Мерль и Розуэлл отвели их на задворки лаборатории, провели через тройные двери в маленький цех, занятый странным механизмом, из-за сохранности которого они в последнее время потеряли покой и сон— механизм привлек внимание, кажется, какой-то мутной преступной организации, создатели которой почти наверняка базировались в Голливуде.

—  Смотрите, каждый объект на фотографии движется, — объяснял Розуэлл, — даже если остается неподвижным. Он дышит, свет отражается, что-то такое. Фотографирование —  это то, что профессора математики называют дифференциацией уравнения движения: заморозить это движение в очень кратком отрезке времени, необходимом для того, чтобы открыть и закрыть затвор объектива. Поэтому мы решили: если сделать снимок — это как решить первую производную, тогда, возможно, мы смогли бы найти способ повернуть всё вспять, начать с неподвижного снимка и интегрировать его, восстановить его исходное состояние и освободить снимок, заставить его действовать...даже вернуть к жизни...

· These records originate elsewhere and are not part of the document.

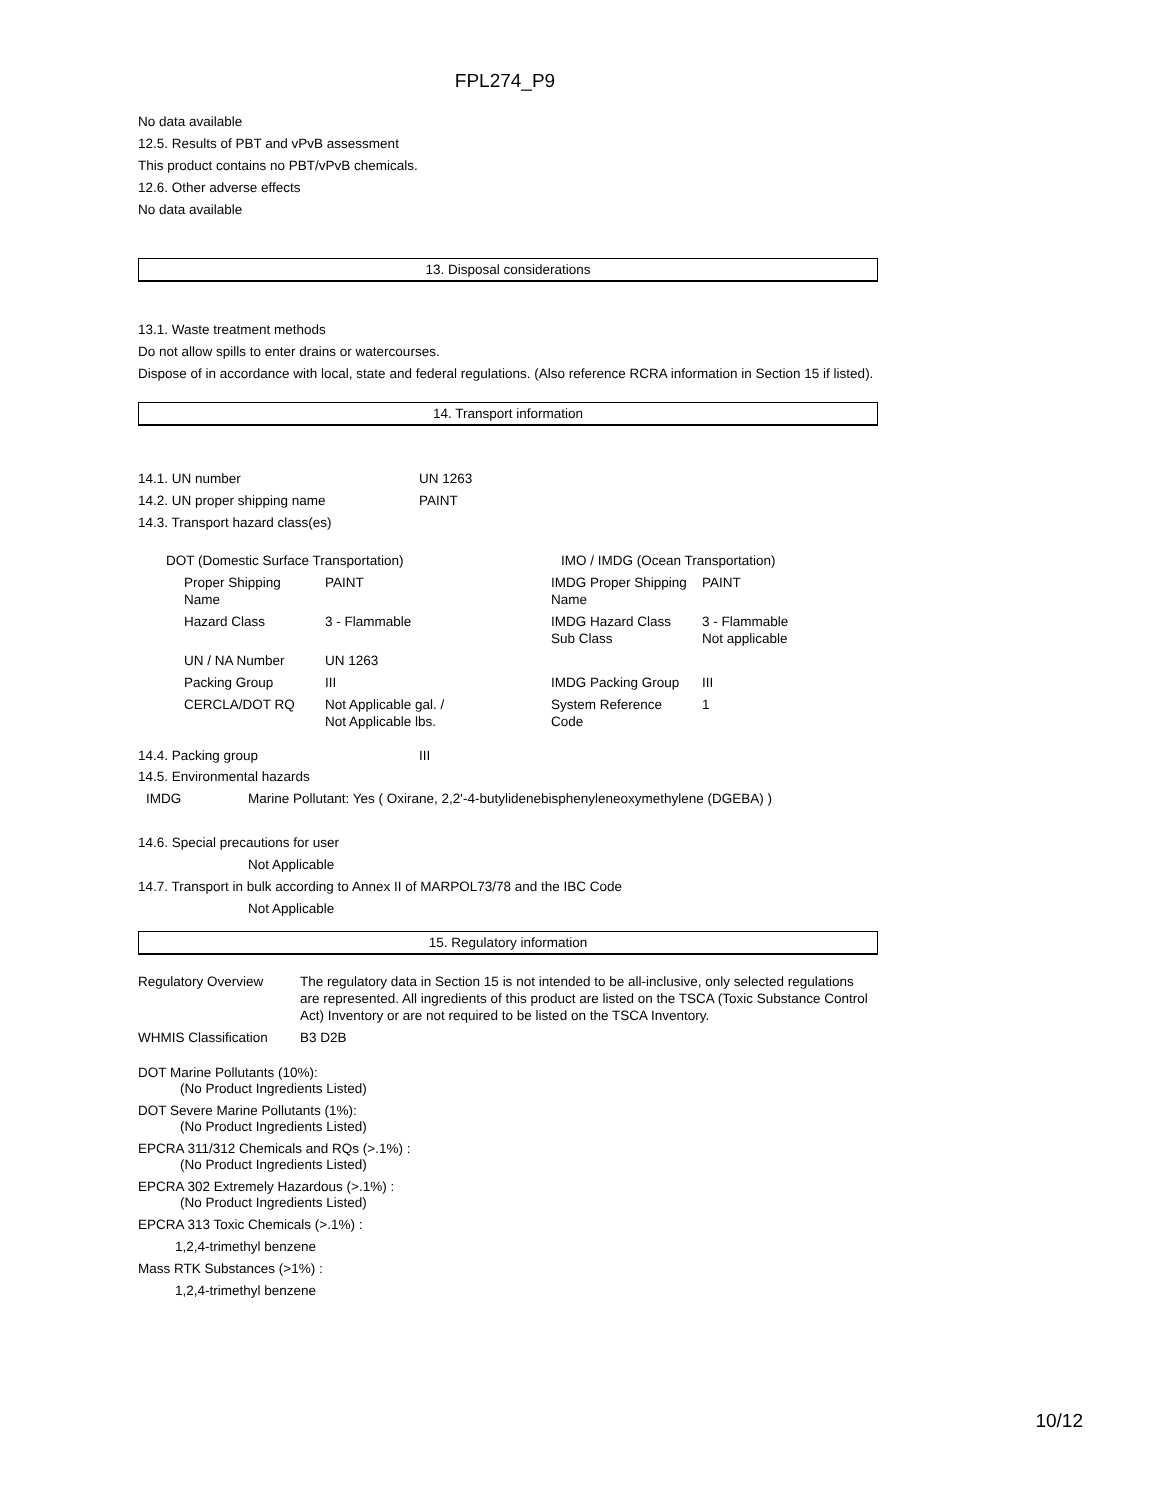FPL274_P9
No data available
12.5. Results of PBT and vPvB assessment
This product contains no PBT/vPvB chemicals.
12.6. Other adverse effects
No data available
13. Disposal considerations
13.1. Waste treatment methods
Do not allow spills to enter drains or watercourses.
Dispose of in accordance with local, state and federal regulations. (Also reference RCRA information in Section 15 if listed).
14. Transport information
| 14.1. UN number | UN 1263 |
| 14.2. UN proper shipping name | PAINT |
| 14.3. Transport hazard class(es) | |
| DOT (Domestic Surface Transportation) | | IMO / IMDG (Ocean Transportation) | |
| Proper Shipping Name | PAINT | IMDG Proper Shipping Name | PAINT |
| Hazard Class | 3 - Flammable | IMDG Hazard Class Sub Class | 3 - Flammable Not applicable |
| UN / NA Number | UN 1263 | | |
| Packing Group | III | IMDG Packing Group | III |
| CERCLA/DOT RQ | Not Applicable gal. / Not Applicable lbs. | System Reference Code | 1 |
| 14.4. Packing group | III |
14.5. Environmental hazards
IMDG Marine Pollutant: Yes ( Oxirane, 2,2'-4-butylidenebisphenyleneoxymethylene (DGEBA) )
14.6. Special precautions for user
Not Applicable
14.7. Transport in bulk according to Annex II of MARPOL73/78 and the IBC Code
Not Applicable
15. Regulatory information
| Regulatory Overview | The regulatory data in Section 15 is not intended to be all-inclusive, only selected regulations are represented. All ingredients of this product are listed on the TSCA (Toxic Substance Control Act) Inventory or are not required to be listed on the TSCA Inventory. |
| WHMIS Classification | B3 D2B |
DOT Marine Pollutants (10%):
(No Product Ingredients Listed)
DOT Severe Marine Pollutants (1%):
(No Product Ingredients Listed)
EPCRA 311/312 Chemicals and RQs (>.1%) :
(No Product Ingredients Listed)
EPCRA 302 Extremely Hazardous (>.1%) :
(No Product Ingredients Listed)
EPCRA 313 Toxic Chemicals (>.1%) :
1,2,4-trimethyl benzene
Mass RTK Substances (>1%) :
1,2,4-trimethyl benzene
10/12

 — Мы работали над этим с переменным успехом, — сказал Мерль, — но только когда старина Ли де Форест добавил электродную сетку в диод-детектор Флеминга, во всём этом начал появляться смысл. Тогда показалось довольно очевидным, что благодаря триоду, резистору ввода и конденсатору обратной связи, например, можно создать макет электрической цепи, которую, если правильно выбрать электрическое сопротивление и емкость, можно включить с простым переменным напряжением в сеть — назовем ее «синус t» — и получить минус косинус t на выходе.

— Значит, в теории на выходе, — ухватил идею Чик, — может оказаться неопределенный интеграл любого сигнала, который вы ввели в сеть.

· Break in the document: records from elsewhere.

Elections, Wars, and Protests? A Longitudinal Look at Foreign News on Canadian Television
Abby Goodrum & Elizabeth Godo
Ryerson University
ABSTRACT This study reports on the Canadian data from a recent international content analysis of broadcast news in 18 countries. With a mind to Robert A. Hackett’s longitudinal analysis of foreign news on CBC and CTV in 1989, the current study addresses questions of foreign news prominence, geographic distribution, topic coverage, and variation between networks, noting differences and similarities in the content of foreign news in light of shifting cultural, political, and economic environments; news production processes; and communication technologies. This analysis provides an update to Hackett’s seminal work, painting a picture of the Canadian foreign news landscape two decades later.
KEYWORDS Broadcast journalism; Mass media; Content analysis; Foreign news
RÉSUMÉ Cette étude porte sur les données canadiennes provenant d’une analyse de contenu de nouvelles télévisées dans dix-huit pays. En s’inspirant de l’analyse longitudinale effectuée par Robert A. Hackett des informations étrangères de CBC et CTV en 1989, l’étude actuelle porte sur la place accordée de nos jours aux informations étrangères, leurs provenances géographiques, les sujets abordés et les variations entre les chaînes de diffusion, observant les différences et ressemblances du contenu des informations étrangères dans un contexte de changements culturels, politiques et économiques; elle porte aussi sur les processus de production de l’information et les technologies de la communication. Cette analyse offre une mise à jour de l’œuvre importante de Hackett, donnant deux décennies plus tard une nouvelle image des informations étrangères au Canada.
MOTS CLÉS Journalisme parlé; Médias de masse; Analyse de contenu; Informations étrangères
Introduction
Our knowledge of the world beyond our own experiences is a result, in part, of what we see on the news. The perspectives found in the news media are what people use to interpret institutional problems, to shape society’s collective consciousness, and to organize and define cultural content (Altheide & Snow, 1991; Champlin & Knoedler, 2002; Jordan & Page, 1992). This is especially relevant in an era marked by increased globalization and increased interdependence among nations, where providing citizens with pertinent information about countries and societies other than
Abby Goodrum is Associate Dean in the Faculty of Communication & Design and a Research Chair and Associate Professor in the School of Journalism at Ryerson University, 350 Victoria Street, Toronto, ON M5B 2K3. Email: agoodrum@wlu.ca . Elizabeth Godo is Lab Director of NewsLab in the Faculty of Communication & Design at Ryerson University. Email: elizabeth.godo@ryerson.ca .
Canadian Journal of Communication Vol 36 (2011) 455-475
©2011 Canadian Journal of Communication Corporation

 — Ну вот, другой разговор, — кивнул Розуэлл. — Лучше взгляни на это, «Дик». В любом случае, электричество и свет — это практически одно и то же, лишь слегка отличающиеся растяжки спектра на самом деле, мы решили: если нам удастся достичь этого эффекта интеграции с электричеством, мы сможем достигать его и с помощью света, не так ли?

  — Черт, я согласен, даю вам разрешение, — воскликнул «Дик» Заднелет.

Следующий этап для темпераментных профессоров — найти в мире оптики аналоги для триода де Фореста, конденсатора обратной связи и других необходимых физических компонентов электрической цепи. Но у Розуэлла была поразительно запущенная паранойя, это нельзя было сбрасывать со счетов. Было заметно, как дергаются его уши —  верный признак умственной активности, но его разум, как уже понял Мерль, вовсе не работал с ясностью. Отрывки из предыдущих патентных заявок, меняющиеся под действием ложных воспоминаний о явках в суд, расцветали и разливались калейдоскопом в поле его внимания и за его пределами.